# Your goal:
So long as no pictures are carried over, output the records below exactly.

Start of Source data

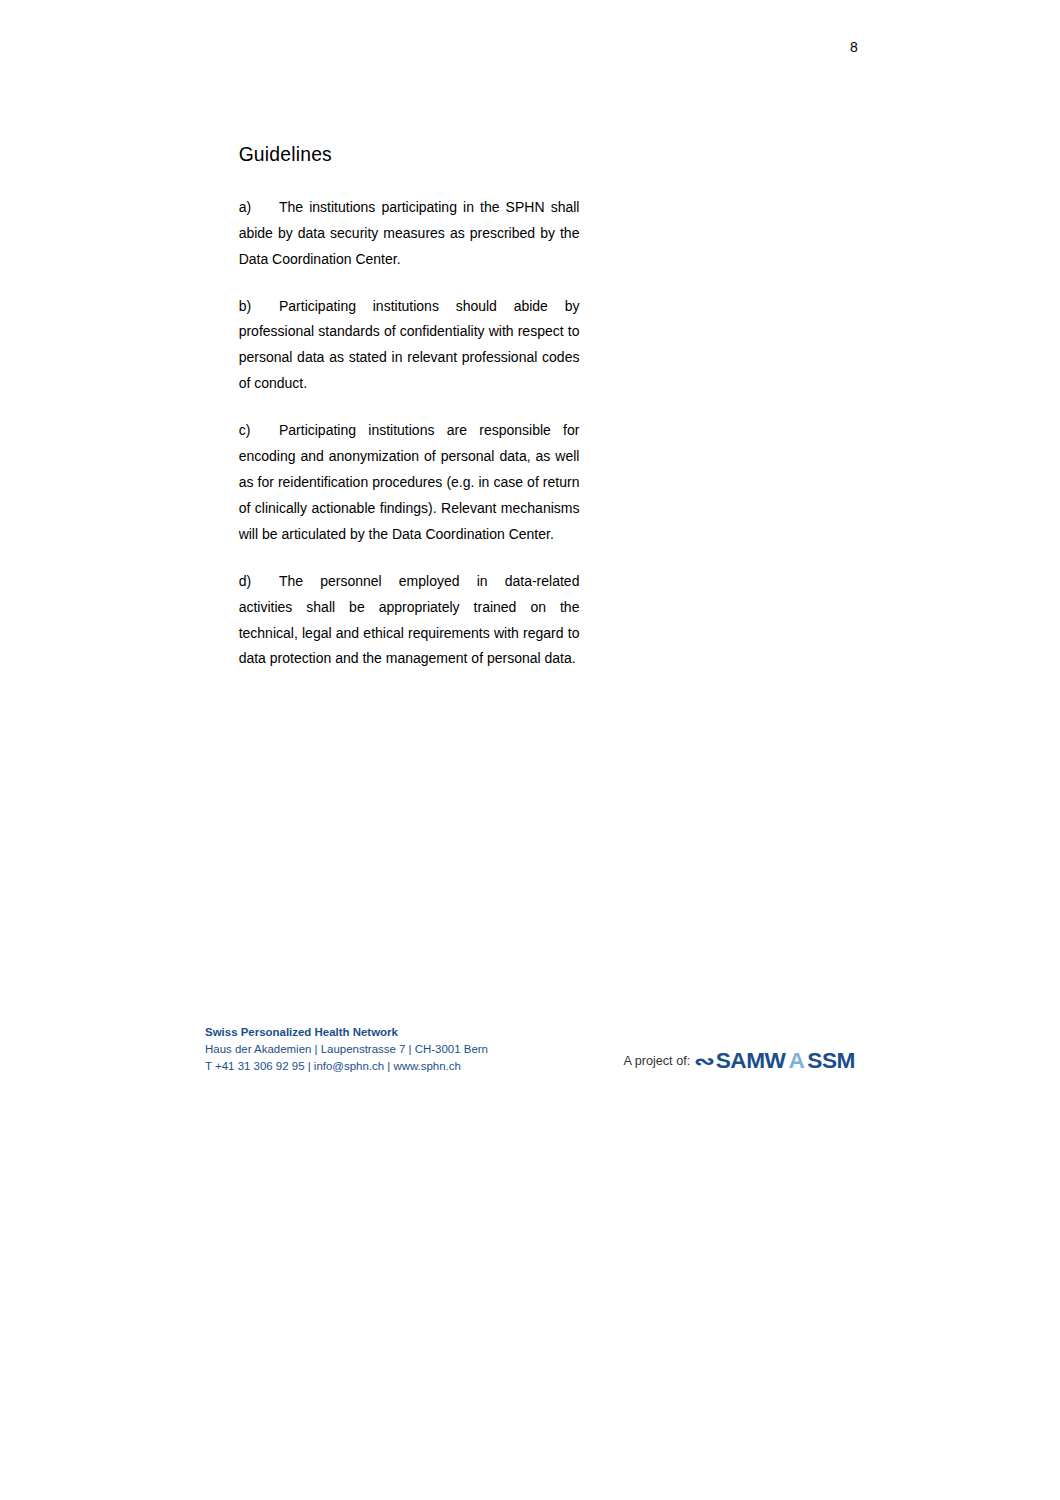8
Guidelines
a) The institutions participating in the SPHN shall abide by data security measures as prescribed by the Data Coordination Center.
b) Participating institutions should abide by professional standards of confidentiality with respect to personal data as stated in relevant professional codes of conduct.
c) Participating institutions are responsible for encoding and anonymization of personal data, as well as for reidentification procedures (e.g. in case of return of clinically actionable findings). Relevant mechanisms will be articulated by the Data Coordination Center.
d) The personnel employed in data-related activities shall be appropriately trained on the technical, legal and ethical requirements with regard to data protection and the management of personal data.
Swiss Personalized Health Network
Haus der Akademien | Laupenstrasse 7 | CH-3001 Bern
T +41 31 306 92 95 | info@sphn.ch | www.sphn.ch
A project of: ∾SAMW ASSM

End of Source data

# Response below:
8
Guidelines
a) The institutions participating in the SPHN shall abide by data security measures as prescribed by the Data Coordination Center.
b) Participating institutions should abide by professional standards of confidentiality with respect to personal data as stated in relevant professional codes of conduct.
c) Participating institutions are responsible for encoding and anonymization of personal data, as well as for reidentification procedures (e.g. in case of return of clinically actionable findings). Relevant mechanisms will be articulated by the Data Coordination Center.
d) The personnel employed in data-related activities shall be appropriately trained on the technical, legal and ethical requirements with regard to data protection and the management of personal data.
Swiss Personalized Health Network
Haus der Akademien | Laupenstrasse 7 | CH-3001 Bern
T +41 31 306 92 95 | info@sphn.ch | www.sphn.ch
A project of: ∾SAMW ASSM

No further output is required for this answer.